Оксане становится жаль старика. Из всего сказанного она понимает одно: у завотделением зарплата сто восемьдесят, а клиенты, получающие менее трехсот в месяц, интересуют ее только в служебное время. Отпуская кофе, она улыбается Чернобурову, он кажется ей совсем еще нестарым — красивые волнистые волосы с проседью, орлиный нос и черные, навыкате, глаза полны жизни. Правда, когда он злится, лицо его портится, приобретает мстительное, мелочное выражение. И все равно Оксана ему улыбается, думая о своем, ей приятно доверие пожилого уважаемого человека, с которым работает Завальнюк. Вот Завальнюк — это особый сюжет. Получай он даже сто двадцать, за него бы она ухватилась. И дураку ясно — он свое в жизни возьмет, с ним не пропадешь.
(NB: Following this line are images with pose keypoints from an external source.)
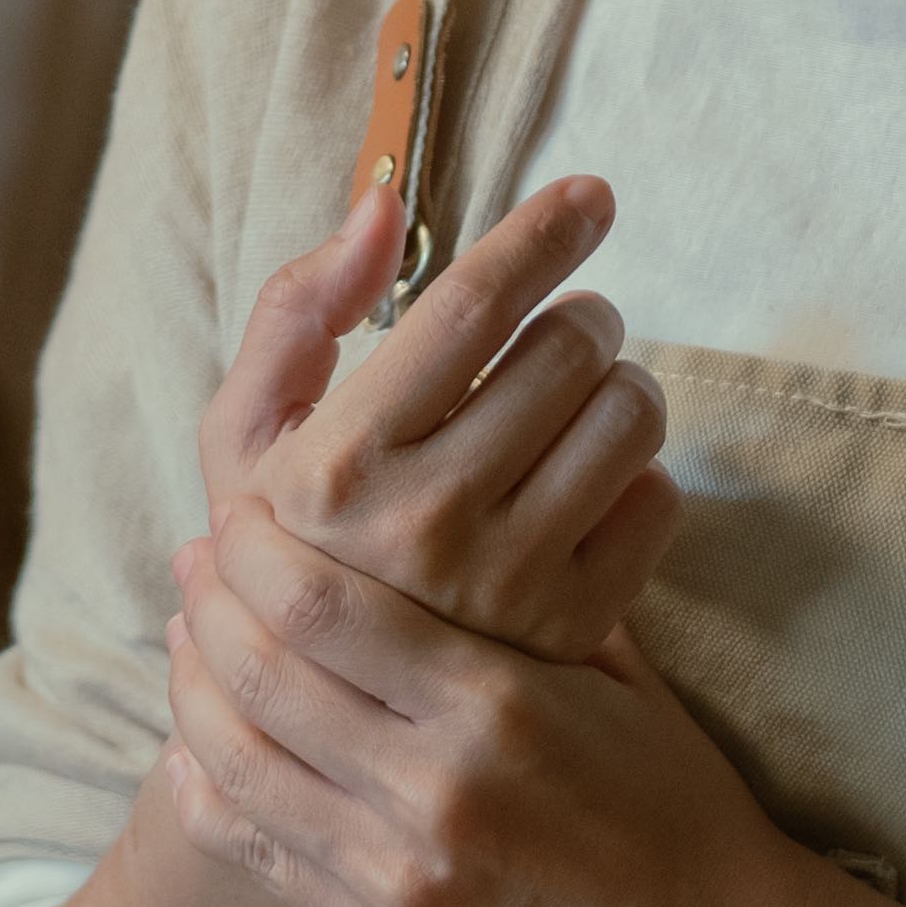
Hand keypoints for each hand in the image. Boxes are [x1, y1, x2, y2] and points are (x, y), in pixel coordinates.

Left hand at [157, 511, 839, 906]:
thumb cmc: (670, 794)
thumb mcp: (614, 669)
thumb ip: (519, 597)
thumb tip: (433, 502)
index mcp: (494, 707)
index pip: (320, 605)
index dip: (258, 546)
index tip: (243, 510)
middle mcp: (431, 793)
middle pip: (261, 674)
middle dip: (211, 600)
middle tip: (198, 555)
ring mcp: (395, 879)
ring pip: (237, 763)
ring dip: (194, 686)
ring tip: (186, 634)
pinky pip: (254, 851)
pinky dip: (206, 786)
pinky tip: (197, 742)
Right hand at [195, 173, 679, 663]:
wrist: (321, 709)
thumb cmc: (287, 541)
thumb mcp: (247, 433)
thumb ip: (298, 309)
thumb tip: (378, 206)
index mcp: (341, 462)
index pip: (470, 306)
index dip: (542, 233)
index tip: (591, 197)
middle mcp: (426, 523)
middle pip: (569, 346)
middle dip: (582, 314)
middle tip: (566, 329)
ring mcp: (507, 584)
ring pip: (630, 413)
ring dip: (617, 385)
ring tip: (578, 403)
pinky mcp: (573, 628)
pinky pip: (658, 498)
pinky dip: (636, 472)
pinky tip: (584, 485)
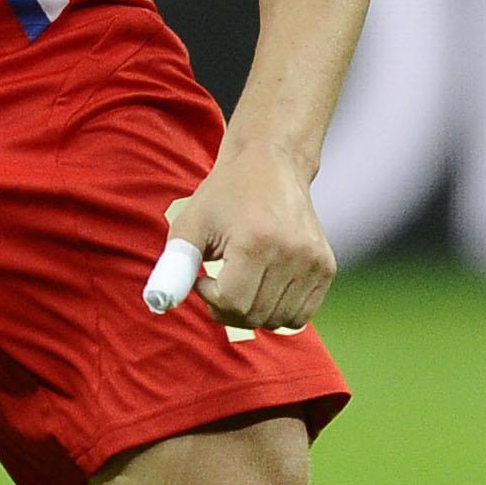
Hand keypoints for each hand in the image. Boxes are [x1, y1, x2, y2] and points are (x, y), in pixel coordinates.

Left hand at [159, 139, 334, 330]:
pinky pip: (300, 315)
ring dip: (253, 311)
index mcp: (256, 242)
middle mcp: (292, 254)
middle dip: (228, 306)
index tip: (204, 276)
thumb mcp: (190, 223)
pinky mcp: (326, 268)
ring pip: (277, 320)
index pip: (232, 303)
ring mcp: (314, 262)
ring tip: (241, 280)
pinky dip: (278, 311)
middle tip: (220, 280)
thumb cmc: (225, 194)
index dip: (209, 297)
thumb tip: (159, 302)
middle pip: (254, 315)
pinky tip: (264, 286)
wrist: (273, 164)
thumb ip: (175, 266)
По привычке Оксана мысленно примеривала мужчин к себе. Сколько их тут перебывало — ой-ой! Интерес к ней возрастал у них от рюмки к рюмке и пропадал вместе с первой опохмелкой. Она давно привыкла к этому снижению градуса отношений, а потому держалась за своего дружка, хмурого мастера из парикмахерской «Чародейка», который пока еще не женился на ней, но к весне обещался. «Вот куплю машину, сказал, и поженимся». Придется до весны ждать. Уж у него-то всегда триста с гаком. Оксана улыбается своим мыслям, и ее ничуть не раздражает пожилой хирург, который жалуется собственному подчиненному.

Под окном раздается чуть слышный скрип тормозов, сигналит машина «скорой».

— Давно бы могли обсудить с вами некоторые сложности. — Завальнюк расплачивается, крепко берет Чернобурова под руку. — Через час вернемся, — обещает он Оксане.

Но Оксана прекрасно знает, что счет Завальнюк уже оплатил, администратору наказано никого за столом не трогать до самого закрытия.

В машине Чернобуров тоже не унимается:

— Ты думаешь, вопрос о зарплате не нам решать? Его надобно пробивать повыше. Так, да?

— Да не в это же все упирается! — отмахивается Завальнюк. Теперь, уже на пути к отделению, он успокаивается. — Никто не хочет вкладываться в общее, только о своем мы печемся. Вот, честно, Алексей Алексеевич, прибавь вам завтра зарплату, вы вспомните о нехватке сестер? — Чернобуров сопит, не соглашаясь. — Сколько раз я вам лично говорил о низшем персонале? О них надо думать, им в первую очередь — заказы, билеты на фестиваль и так далее. Должна быть любовь и заинтересованность в своем учреждении. — Завальнюк ерзает на сиденье, ему досадно спорить при водителе. — Надо чтобы они не только отбывали время, долг исполняли, но тянулись сюда, чтоб душа ныла: этого оставила, тот тяжелый. А мы вспоминаем о сестре или нянечке, только когда оказываемся без них.